Фельдшерицу Веру Ивановну побаивались за ее суровый характер. И когда какой-нибудь болящей она прописывала уколы, то та шла к Вале-портнихе. Валя когда-то работала в городе медсестрой, рука у нее была легкая. Фельдшерица всаживала иглу с таким остервенением, как будто собиралась проткнуть руку. Дети обычно верещали, словно пришел их последний час. Старики вздрагивали всем телом, а фельдшерица орала на них: «А ну, расслабь жопу, игла не пролезает!» Так что мало кто доверял свою плоть «настоящей фашистке», как называли ее жители станицы. Лена всегда считала, что внешность человека никак не сказывается на его характере. Но когда смотрела на Веру Ивановну, некоторые сомнения в своих убеждениях у нее появлялись. Получалось, что в данном случае внешность соответствует внутреннему состоянию фельдшерицы. Бледное мучнистое ее лицо было покрыто крупными красными прыщами, бугристая неровная кожа напоминала слегка подсушенную брынзу.
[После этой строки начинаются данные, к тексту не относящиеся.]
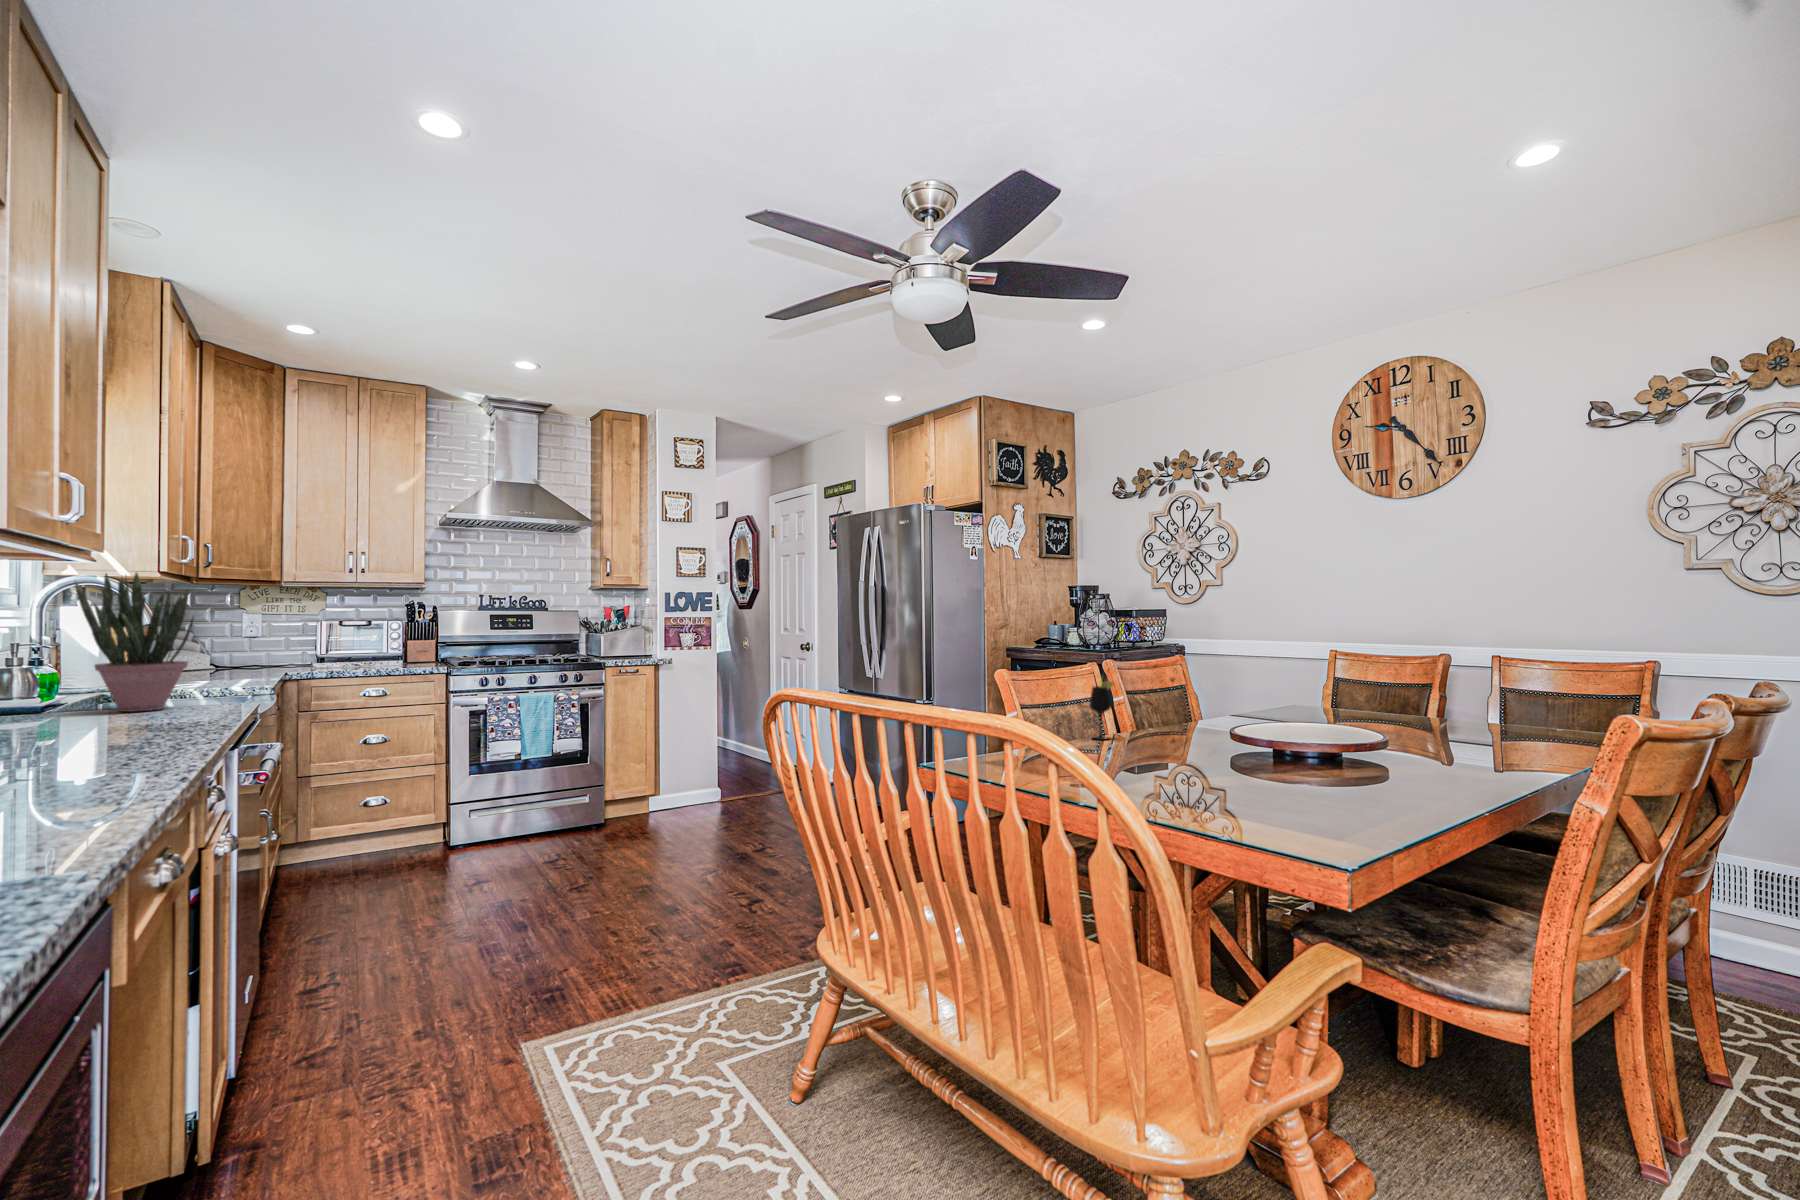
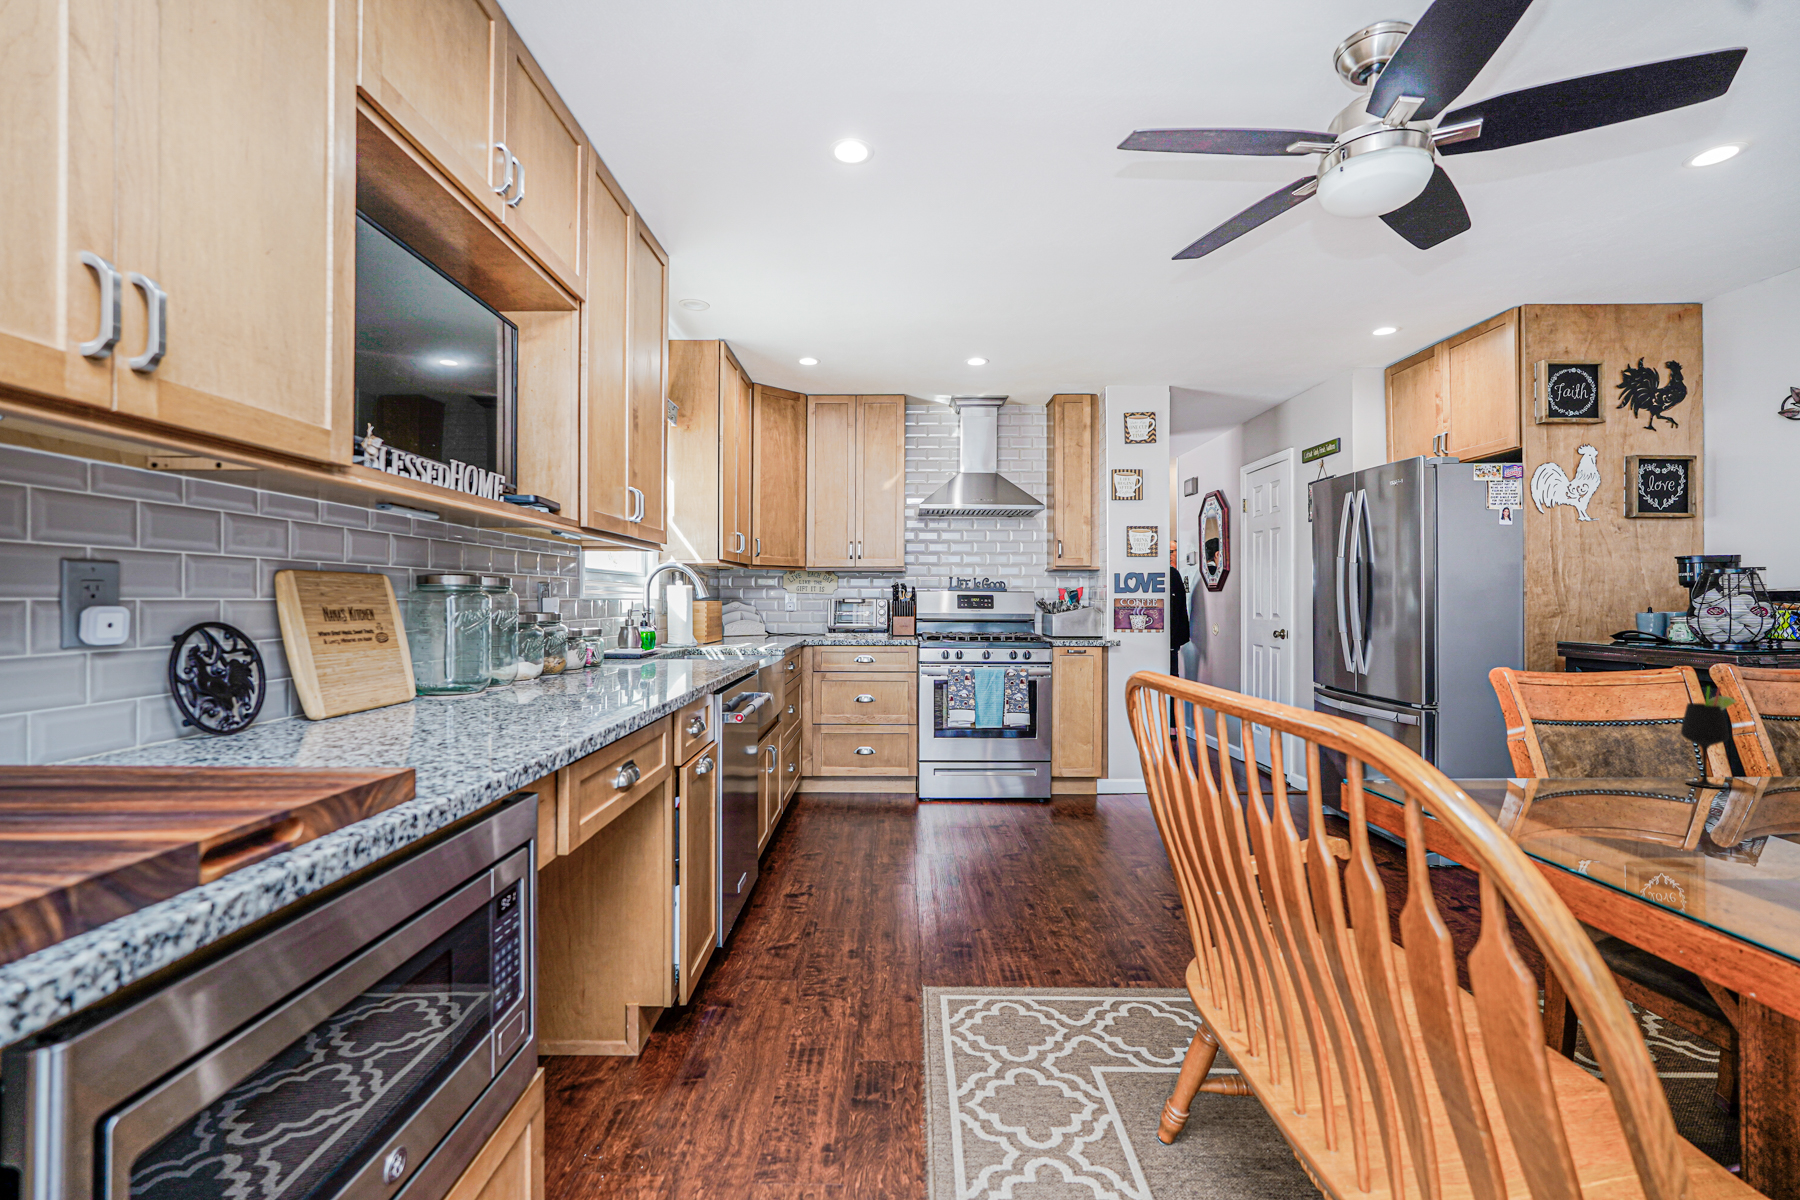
potted plant: present [75,573,194,712] -> none [666,564,724,664]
Ее могли бы украсить зеленые глаза, если бы она так зло не смотрела на людей. В общем, фельдшерица не нравилась Лене, и ее это смущало. Ведь Вера Ивановна не виновата, что уродилась такой, ей бы тоже хотелось быть красивой, убеждала Лена своих подружек, таких же молодых учительниц: Таню — учительницу математики и Свету — учительницу географии. Те только смеялись в ответ. Они считали Лену слишком романтической особой, им казалось, что она никогда не впишется в деревенскую жизнь. И ее городские сантименты — непозволительная роскошь в суровой действительности. Обе жили в станице уже третий год и считали, что они-то как раз гораздо более приспособлены к непростой взрослой жизни.
Но к деревенской жизни Лена привыкла. Ей нравилось вставать рано утром и бежать за водой, когда еще и людей на улицах почти не было. Нравилось вести нехитрое хозяйство дяди Володи и чувствовать свою незаменимость. Он не раз говорил, что без нее пропал бы. И она ему верила. Детей у него не было. После смерти жены он сильно сдал, а после увольнения из милиции начал попивать. Но она поставила перед собой задачу — отвадить его от спиртного. Нужно было чем-то занять его, чтобы не маялся от безделья. И Лена посоветовала ему заняться работой по дереву — заметила, как ловко он делает своими руками простую, без особых изысков, но добротную мебель. В станице покупная мебель далеко не всем по карману. И родители ее учеников иногда заказывали бывшему милиционеру то стол сколотить, то кровать для молодоженов, то колыбельку для младенца. Вот он и строгал под навесом целыми днями, находя в этом свое удовольствие. А Лена с утра убегала в школу, после уроков оставалась на дополнительные занятия, хотя они и приносили мало толку. В те дни, когда не было уроков в вечерней школе, придумывала экскурсию на Ялпужанку, где играла со своим четвертым классом в партизанов. В глиняных карьерах было множество пещер, где можно было прятаться и неожиданно нападать на «врага». То устраивала чтение сказок или просто рассказывала разные сказочные истории, помнила их с детства. Дети, не избалованные родительским вниманием, слушали раскрыв рты и неохотно расходились по домам. Самые отъявленные хулиганы — Ваня Бедный, сын станичного электрика, и Павлик Шкурат, младший сын начальника милиции, провожали ее домой, устраивая небольшую драку за право нести ее портфель.